Ahmet Hasim

The following article is from The Great Soviet Encyclopedia (1979). It might be outdated or ideologically biased.

Ahmet Hasim

 

Born 1884 in Baghdad; died June 4, 1933, in Istanbul. Turkish writer; initiator of symbolism in Turkish poetry.

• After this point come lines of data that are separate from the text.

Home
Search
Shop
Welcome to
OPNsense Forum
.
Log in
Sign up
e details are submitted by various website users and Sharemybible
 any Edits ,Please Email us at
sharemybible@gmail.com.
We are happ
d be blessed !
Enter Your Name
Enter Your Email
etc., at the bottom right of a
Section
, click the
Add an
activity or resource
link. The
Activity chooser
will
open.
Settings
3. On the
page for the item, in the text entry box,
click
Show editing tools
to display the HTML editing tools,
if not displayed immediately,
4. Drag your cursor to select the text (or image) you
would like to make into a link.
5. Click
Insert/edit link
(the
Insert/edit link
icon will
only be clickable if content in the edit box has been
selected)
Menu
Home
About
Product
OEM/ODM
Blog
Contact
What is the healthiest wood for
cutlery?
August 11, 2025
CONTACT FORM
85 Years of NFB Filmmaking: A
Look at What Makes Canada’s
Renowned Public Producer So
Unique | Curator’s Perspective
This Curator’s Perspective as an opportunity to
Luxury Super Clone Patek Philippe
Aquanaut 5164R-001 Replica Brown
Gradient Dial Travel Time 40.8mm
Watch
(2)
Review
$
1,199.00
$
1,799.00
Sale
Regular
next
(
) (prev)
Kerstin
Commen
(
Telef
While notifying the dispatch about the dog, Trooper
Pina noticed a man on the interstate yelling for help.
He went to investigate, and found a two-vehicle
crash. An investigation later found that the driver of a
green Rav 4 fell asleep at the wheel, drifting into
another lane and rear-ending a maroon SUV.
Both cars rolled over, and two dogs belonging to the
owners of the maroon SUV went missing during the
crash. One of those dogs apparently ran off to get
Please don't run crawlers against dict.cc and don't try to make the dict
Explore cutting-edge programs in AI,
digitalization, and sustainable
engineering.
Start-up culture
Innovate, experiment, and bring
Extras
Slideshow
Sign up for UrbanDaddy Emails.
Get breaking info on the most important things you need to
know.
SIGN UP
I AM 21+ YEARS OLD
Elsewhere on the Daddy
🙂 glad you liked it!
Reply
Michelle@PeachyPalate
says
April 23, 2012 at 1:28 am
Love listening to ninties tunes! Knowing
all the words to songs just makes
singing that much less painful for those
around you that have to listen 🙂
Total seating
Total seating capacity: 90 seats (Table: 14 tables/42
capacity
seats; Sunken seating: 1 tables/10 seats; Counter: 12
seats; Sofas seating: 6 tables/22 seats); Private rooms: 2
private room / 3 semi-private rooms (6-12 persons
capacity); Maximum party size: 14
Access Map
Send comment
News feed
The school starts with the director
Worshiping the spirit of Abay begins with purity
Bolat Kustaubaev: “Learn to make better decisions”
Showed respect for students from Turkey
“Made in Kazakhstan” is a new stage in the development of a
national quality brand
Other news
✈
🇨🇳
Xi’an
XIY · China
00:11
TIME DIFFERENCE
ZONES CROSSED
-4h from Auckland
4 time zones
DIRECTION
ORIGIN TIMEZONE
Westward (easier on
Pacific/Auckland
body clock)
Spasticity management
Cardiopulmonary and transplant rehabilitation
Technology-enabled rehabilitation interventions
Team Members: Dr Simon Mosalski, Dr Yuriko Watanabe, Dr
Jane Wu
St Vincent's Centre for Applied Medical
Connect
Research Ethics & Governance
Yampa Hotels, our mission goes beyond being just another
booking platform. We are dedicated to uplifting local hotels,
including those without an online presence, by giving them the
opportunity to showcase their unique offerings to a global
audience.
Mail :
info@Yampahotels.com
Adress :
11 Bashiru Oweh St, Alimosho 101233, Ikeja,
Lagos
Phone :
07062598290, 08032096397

Ahmet Haşim’s works have been printed since 1901. He collaborated in the “Approaching Dawn” literary circle, in which an attempt was made to revive the traditions of the “Serveti Fünun” and to create a Turkish neoclassicism which was to combine the form of classical poetry with the ideas of Western “pure art.” Ahmet Haşim wrote in the aruz meter. He stood for the simplification of the Turkish language. His principal themes were love and nature, and his verse occasionally reflects melancholy, despondency, and a striving to withdraw from society. He published the collections of verse Hours Spent at the Lake (1921) and The Cup (1 926), as well as travel sketches.

REFERENCES

Al’kaeva, L. O. Ocherki po istorii turetskoi literatury, 1908–1939. Moscow, 1959.
APkaeva, L., and A. Babaev. Turetskaia literatura. Moscow, 1967.
Yetkin, S. K. Ahmet Haşim ve sembolizm. Ankara, 1938.
Hisar, A. ş. Ahmet Haşim, şiiri ve hayhati. Istanbul, 1962.
Bezirci, A. Ahmet Haşim, Inceleme. Istanbul, 1967.
Jaşar, Nabi. Ahmet Haşim, Hayati, Sanati eserler. Istanbul, 1968.